According to Dawn, His Eminence admits that Francis is the true pope, but only “reluctantly.” How does Dawn know the mind of Burke at that moment? How does she know he’s “reluctant”? She doesn’t. And yet she goes further still, saying the Cardinal’s response “is enough to show Burke is too close to the schismatic rails.”

Alas, this kind of sloppy journalism is rapidly becoming Dawn’s modus operandi.

In recent months Dawn has fashioned herself as the scourge of what she sees as right-wing anti-Francis heresy. Her specialty is making wild charges against these “heretics” and then often having to walk them back and apologize.

No, it’s not just Burke. She doesn’t like the Catholic News Agency. She doesn’t like EWTN. She doesn’t like the National Catholic Register. She doesn’t like the Catholic Herald. She doesn’t like the Napa Institute. She doesn’t like Sophia Institute Press. She most especially doesn’t like rich guys she thinks have an inordinate influence over the Church.

I first experienced Dawn’s animus during the Viganò-McCarrick controversy. Dawn was incensed at Archbishop Carlo Maria Viganò’s claims of deep episcopal corruption and spent weeks on Twitter going after him. I felt it strange that she seemed far less interested in getting the Vatican to release their files on McCarrick. When I told her so, she blocked me on Twitter.

Then, last winter, Dawn was invited to a luncheon for the launch of the Catholic Herald’s US edition. My wife and I were there, too. The bunfight was held at the exclusive Metropolitan Club in Washington, DC. Dawn sat at a table that included Herald chairman William Cash.

According to Dawn, Cash told the table that he and others had solicited publishing advice from former Breitbart Executive Chairman Steve Bannon, who had turned Breitbart into one of the largest news sites in the world. Consulting such an expert would make perfect sense. But not to Dawn. For her, this was on the order of an alt-right hate crime.

On Twitter, she blasted Cash for attending a pre-lunch meeting with Bannon. It turned out, however, that Cash couldn’t have possibly been in attendance: he was on a plane over the Atlantic. Dawn had to apologize, and then admonished herself to “be more cautious when Tweeting remembered conversations.”

Such a spectacular error didn’t stop Dawn’s jihad against the Catholic Herald, however. She was incensed that some of the board members favored, wait for it, Brexit! She says they were more concerned about leaving the EU than in being Catholic… though she must have missed that they were funding a Catholic magazine.

She went after the Herald for publishing rich-guy writer Taki, who refers to New York City as the Big Bagel (lots of our Jewish brothers live there).

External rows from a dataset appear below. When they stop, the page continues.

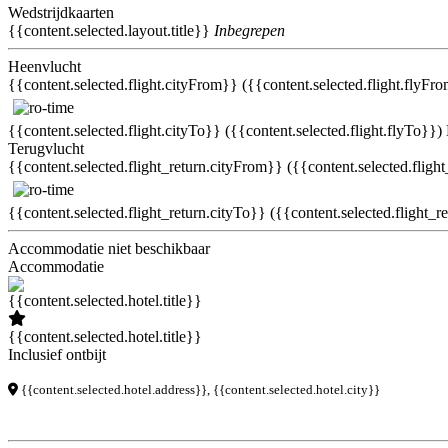
Wedstrijdkaarten
{{content.selected.layout.title}}
Inbegrepen
Heenvlucht
{{content.selected.flight.cityFrom}} ({{content.selected.flight.flyFr
{{content.selected.flight.cityTo}} ({{content.selected.flight.flyTo}})
Terugvlucht
{{content.selected.flight_return.cityFrom}} ({{content.selected.fligh
{{content.selected.flight_return.cityTo}} ({{content.selected.flight_r
Accommodatie niet beschikbaar
Accommodatie
{{content.selected.hotel.title}}
Inclusief ontbijt
{{content.selected.hotel.address}}, {{content.selected.hotel.city}}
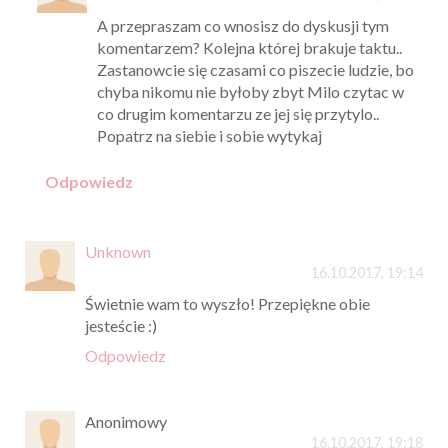
A przepraszam co wnosisz do dyskusji tym
komentarzem? Kolejna której brakuje taktu..
Zastanowcie się czasami co piszecie ludzie, bo
chyba nikomu nie byłoby zbyt Milo czytac w
co drugim komentarzu ze jej się przytylo..
Popatrz na siebie i sobie wytykaj
Odpowiedz
Unknown
16.10.2017, 19:14
Świetnie wam to wyszło! Przepiękne obie
jesteście :)
Odpowiedz
Anonimowy
16.10.2017, 19:18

It should be noted that Taki is a frothy, lavish, and indiscriminate name-caller of all ethnic groups.

Dawn also went after Herald columnist Charles Coulombe for comments he supposedly made on the first episode of his podcast, “Off the Menu.” Somehow, Dawn came to believe that Coulombe described his beliefs as “dangerous”—the implication being that he would espouse things at odds with the Church. Of course, Charles said no such thing. In fact, he didn’t use the word “dangerous” at all! This may seem niggling, but it points up how Dawn sees and hears things that confirm her bias and runs with them even if they are not there. Dawn had to retract and apologize. Ever the gentleman, and much to his credit, Coulombe kindly accepted and noted Dawn’s good work.

Sadly, this is part of Dawn’s MO: ready, fire, aim, retract, apologize.

But that’s only when she does apologize. In the same anti-Herald tirade, she dug into contributor Jon Anderson, saying that his personal blog “championed pornography and masturbation.” Herald columnist Matthew Schmitz called her out, accusing her of defamation and demanding she produce evidence to back her claims. She privately provided Schmitz a list of the offending columns, which he then made public; not one of them champions pornography or masturbation. She has yet to say sorry.

She even went after the Herald’s suitemates, the Ethics and Public Policy Center, which also rents space to Robert Royal,  editor of The Catholic Thing and member of EWTN’s “Papal Posse.” See all these nefarious connections?

Dawn and I go way back, as a matter of fact. We first met in my New York office; she needed advice on what to do about her emerging problems at the New York Post. Dawn was trying to put (quite reasonable) pro-life edits in news stories; her editors weren’t happy about that, and it appeared she was heading out the door. I don’t think she was Catholic at that point, though I gave her a Rosary along with the advice. Years later, she told me she’d carried those beads for a long while.

Back then, she was a charming, eccentric, if slightly whacky (in a good way), incredibly fun woman. She eventually converted and has written a handful of books well-received in Catholic circles. She took an advanced degree in theology and taught online courses for a seminary. All excellent stuff.

But, somewhere along the line, she has become an uncharitable scold who sees herself as a one-woman wrecking crew against those she sees as the enemies of Francis, many of whom are her former friends in the Catholic trenches. She’s on the trajectory of Mark Shea-ing herself—of getting so lost in the battles that she loses both her reputation and her (forgive the expression) brand, both of which have been quite good.